Machine Placement

CAPN works both for single node infrastructure (aimed at local development), as well as production clusters.

In a production cluster, it is usually desirable to ensure that cluster machines are scheduled on a specific hypervisor. For example, control plane machines may run on overprovisioned CPU hypervisors, whereas worker nodes can run on machines with GPUs.

In this page, we explain how to configure cluster groups in an existing cluster, and use them to launch CAPN machines on specific hypervisors.

Table Of Contents

Cluster Members and Cluster Groups

Incus uses the concepts of cluster members (individual hypervisors that are part of the cluster) and cluster groups (hypervisors grouped by the user based on specific criteria).

When launching an instance, the target may be set to:

  • <member>, where <member> is the name of a cluster member.
  • @<group>, where <group> is the name of a cluster group.

Example cluster

Let’s assume a cluster with 6 nodes. 3 CPU nodes cpu-01, cpu-02, cpu-03 and 3 GPU nodes gpu-01, gpu-02, gpu-03.

We can see the list of hypervisors that are in the with:

incus cluster list

Example output:

+--------+-----------------------+--------------+--------+-------------------+
|  NAME  |          URL          | ARCHITECTURE | STATUS |      MESSAGE      |
+--------+-----------------------+--------------+--------+-------------------+
| cpu-01 | https://10.0.1.1:8443 | x86_64       | ONLINE | Fully operational |
+--------+-----------------------+--------------+--------+-------------------+
| cpu-02 | https://10.0.1.2:8443 | x86_64       | ONLINE | Fully operational |
+--------+-----------------------+--------------+--------+-------------------+
| cpu-03 | https://10.0.1.3:8443 | x86_64       | ONLINE | Fully operational |
+--------+-----------------------+--------------+--------+-------------------+
| gpu-01 | https://10.0.2.1:8443 | x86_64       | ONLINE | Fully operational |
+--------+-----------------------+--------------+--------+-------------------+
| gpu-02 | https://10.0.2.2:8443 | x86_64       | ONLINE | Fully operational |
+--------+-----------------------+--------------+--------+-------------------+
| gpu-03 | https://10.0.2.3:8443 | x86_64       | ONLINE | Fully operational |
+--------+-----------------------+--------------+--------+-------------------+

By default, all cluster members are part of the default cluster group:

incus cluster group show default

Command output can be seen below:

description: Default cluster group
members:
- cpu-01
- cpu-02
- cpu-03
- gpu-01
- gpu-02
- gpu-03
config: {}
name: default

Configure cluster groups

We want to deploy clusters with control plane machines running on the cpu-xx hypervisors, and worker machines running on the gpu-xx hypervisors.

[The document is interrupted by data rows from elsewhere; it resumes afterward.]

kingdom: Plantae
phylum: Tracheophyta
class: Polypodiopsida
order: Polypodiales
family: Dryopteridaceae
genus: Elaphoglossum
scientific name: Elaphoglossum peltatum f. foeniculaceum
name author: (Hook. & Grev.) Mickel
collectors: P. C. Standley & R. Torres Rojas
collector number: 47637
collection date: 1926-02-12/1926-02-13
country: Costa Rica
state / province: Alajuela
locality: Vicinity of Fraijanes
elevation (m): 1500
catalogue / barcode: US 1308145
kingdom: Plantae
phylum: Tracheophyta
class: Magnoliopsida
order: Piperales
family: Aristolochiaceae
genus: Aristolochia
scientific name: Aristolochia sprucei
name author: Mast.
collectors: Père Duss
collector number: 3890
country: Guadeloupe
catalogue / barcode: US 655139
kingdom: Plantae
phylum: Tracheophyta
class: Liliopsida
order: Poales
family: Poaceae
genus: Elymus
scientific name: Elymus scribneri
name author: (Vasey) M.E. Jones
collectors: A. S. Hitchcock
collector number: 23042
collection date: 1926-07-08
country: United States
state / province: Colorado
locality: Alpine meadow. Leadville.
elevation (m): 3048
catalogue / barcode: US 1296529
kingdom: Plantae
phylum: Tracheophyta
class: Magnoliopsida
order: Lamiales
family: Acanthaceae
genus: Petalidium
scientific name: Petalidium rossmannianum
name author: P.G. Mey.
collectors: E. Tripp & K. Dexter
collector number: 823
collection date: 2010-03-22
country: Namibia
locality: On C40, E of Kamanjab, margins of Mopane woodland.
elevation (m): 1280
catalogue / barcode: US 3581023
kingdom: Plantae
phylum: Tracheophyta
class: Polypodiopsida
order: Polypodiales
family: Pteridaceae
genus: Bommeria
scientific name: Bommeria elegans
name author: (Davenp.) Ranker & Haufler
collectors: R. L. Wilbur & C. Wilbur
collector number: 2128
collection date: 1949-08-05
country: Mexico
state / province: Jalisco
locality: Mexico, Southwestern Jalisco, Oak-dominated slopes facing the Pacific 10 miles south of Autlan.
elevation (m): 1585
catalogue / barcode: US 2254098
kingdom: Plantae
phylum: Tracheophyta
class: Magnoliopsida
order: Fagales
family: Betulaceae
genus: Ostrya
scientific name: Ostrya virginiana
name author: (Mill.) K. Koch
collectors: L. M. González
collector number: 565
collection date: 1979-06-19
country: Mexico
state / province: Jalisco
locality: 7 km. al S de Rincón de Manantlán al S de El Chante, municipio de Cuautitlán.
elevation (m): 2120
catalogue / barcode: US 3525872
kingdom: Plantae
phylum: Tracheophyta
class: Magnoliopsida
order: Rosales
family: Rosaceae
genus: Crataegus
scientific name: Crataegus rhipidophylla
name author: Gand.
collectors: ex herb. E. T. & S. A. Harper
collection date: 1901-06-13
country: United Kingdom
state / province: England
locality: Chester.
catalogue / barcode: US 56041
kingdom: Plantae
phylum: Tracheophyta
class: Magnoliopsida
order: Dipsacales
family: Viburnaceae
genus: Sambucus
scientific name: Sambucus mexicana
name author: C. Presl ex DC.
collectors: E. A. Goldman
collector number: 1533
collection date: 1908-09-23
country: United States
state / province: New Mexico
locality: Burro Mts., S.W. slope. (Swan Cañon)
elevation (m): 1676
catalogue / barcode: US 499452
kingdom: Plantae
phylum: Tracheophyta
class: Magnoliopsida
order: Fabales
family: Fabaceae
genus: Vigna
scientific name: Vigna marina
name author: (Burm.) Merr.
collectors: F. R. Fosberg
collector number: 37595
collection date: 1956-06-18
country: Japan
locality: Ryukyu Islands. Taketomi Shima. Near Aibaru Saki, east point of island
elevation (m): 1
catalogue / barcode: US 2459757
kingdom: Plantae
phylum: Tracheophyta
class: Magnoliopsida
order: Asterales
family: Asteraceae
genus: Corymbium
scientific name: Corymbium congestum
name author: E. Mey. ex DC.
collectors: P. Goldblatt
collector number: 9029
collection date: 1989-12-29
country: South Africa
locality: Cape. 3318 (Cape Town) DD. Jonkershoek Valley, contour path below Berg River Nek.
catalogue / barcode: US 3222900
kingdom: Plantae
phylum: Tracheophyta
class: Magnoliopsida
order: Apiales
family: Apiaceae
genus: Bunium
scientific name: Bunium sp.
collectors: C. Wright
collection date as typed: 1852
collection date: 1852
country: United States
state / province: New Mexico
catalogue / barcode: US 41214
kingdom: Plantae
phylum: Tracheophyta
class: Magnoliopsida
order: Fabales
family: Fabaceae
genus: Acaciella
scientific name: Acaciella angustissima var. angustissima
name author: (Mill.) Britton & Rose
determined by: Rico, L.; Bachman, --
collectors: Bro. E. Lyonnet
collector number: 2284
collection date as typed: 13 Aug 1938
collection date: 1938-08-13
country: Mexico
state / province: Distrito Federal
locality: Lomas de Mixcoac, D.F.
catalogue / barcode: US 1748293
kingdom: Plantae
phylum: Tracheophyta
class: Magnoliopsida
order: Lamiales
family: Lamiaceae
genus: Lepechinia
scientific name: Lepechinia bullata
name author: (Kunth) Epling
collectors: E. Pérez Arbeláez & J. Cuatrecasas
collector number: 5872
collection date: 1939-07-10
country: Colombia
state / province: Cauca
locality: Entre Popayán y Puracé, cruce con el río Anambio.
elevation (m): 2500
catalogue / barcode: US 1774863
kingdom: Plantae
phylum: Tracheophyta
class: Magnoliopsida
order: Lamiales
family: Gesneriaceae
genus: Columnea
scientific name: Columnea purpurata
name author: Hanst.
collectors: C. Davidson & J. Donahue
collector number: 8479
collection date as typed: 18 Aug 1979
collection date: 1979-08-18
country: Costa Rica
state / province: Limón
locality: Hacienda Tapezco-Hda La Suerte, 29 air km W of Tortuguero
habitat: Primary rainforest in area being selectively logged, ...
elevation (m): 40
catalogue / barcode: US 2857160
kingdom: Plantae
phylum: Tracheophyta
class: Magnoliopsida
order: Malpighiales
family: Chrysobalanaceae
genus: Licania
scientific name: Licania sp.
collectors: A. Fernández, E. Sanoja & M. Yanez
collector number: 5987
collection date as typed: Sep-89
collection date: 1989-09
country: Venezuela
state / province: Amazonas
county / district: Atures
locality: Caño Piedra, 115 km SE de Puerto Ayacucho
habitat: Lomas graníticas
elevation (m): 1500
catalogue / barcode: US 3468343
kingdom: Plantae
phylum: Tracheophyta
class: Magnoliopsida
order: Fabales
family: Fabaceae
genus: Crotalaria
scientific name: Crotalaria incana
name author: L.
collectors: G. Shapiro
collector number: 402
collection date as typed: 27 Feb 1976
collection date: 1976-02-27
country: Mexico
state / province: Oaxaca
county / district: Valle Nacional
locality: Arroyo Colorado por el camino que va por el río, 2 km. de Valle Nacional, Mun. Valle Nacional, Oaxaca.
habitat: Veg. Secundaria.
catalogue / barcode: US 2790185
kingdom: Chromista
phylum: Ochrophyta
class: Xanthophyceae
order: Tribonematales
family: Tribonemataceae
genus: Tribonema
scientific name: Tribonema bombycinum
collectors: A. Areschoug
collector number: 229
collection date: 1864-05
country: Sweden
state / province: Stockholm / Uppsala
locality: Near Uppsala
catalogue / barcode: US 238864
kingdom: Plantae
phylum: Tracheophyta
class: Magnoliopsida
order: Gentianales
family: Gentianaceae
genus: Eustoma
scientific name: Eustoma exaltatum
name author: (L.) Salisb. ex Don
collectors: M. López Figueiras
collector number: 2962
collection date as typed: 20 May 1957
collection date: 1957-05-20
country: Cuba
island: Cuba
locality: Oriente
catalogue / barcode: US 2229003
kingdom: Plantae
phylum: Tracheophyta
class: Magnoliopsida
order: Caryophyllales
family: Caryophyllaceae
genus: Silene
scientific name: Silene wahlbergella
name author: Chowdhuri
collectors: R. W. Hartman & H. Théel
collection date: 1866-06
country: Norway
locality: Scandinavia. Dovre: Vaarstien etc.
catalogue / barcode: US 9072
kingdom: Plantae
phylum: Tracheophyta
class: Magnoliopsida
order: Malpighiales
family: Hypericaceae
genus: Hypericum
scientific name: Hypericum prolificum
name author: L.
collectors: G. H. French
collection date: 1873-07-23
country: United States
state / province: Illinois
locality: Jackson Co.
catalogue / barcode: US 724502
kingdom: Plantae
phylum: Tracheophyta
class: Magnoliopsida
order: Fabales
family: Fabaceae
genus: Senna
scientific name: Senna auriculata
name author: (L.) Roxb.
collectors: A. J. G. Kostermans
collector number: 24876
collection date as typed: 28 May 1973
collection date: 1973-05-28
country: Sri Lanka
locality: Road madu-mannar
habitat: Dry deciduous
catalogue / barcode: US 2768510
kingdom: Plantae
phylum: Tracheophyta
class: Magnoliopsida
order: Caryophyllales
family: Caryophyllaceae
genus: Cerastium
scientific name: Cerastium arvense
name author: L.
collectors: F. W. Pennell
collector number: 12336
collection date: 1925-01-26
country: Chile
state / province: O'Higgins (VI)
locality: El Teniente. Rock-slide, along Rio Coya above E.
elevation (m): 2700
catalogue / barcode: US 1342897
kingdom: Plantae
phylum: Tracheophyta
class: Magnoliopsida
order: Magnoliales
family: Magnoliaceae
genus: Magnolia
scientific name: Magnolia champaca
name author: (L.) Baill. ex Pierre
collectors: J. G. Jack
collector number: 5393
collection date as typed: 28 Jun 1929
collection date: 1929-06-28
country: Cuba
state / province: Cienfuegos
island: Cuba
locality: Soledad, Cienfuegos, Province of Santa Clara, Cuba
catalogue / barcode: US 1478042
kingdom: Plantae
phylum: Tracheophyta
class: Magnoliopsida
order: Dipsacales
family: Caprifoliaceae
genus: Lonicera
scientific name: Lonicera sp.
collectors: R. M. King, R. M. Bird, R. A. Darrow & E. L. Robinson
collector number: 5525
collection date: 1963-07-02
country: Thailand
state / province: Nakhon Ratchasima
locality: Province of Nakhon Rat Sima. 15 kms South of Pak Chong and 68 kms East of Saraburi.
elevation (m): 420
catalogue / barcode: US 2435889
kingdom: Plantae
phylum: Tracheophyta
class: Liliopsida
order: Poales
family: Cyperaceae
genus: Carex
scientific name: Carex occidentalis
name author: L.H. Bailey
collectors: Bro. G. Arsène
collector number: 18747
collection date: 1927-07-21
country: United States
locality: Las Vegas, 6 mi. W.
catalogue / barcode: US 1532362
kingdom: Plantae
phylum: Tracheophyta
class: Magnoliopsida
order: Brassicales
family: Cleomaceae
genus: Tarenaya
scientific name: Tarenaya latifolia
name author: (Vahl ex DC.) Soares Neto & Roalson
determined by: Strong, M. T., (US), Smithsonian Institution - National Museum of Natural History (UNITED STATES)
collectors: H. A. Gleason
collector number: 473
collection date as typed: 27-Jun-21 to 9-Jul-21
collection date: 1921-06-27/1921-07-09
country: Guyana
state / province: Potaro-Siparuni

In order to do this, we can define two cluster groups, called cpu-nodes and gpu-nodes respectively:

incus cluster group create cpu-nodes
incus cluster group create gpu-nodes

Then, we assign each node on the respective group:

incus cluster group assign cpu-01 cpu-nodes,default
incus cluster group assign cpu-02 cpu-nodes,default
incus cluster group assign cpu-03 cpu-nodes,default

incus cluster group assign gpu-01 gpu-nodes,default
incus cluster group assign gpu-02 gpu-nodes,default
incus cluster group assign gpu-03 gpu-nodes,default

You can check that the cluster group members have been configured properly:

incus cluster group show gpu-nodes

Example output:

description: ""
members:
- gpu-01
- gpu-02
- gpu-03
config: {}
name: gpu

We have now configured our cpu-nodes and gpu-nodes cluster groups.

Launch a cluster

Generate a cluster using the default cluster template and set the following additional configuration:

export CONTROL_PLANE_MACHINE_TARGET="@cpu-nodes"
export WORKER_MACHINE_TARGET="@gpu-nodes"

This will ensure control plane machines are scheduled on a cluster member that is part of the cpu-nodes group we configured earlier. Similarly, worker machines will be scheduled on an available member of the gpu-nodes group.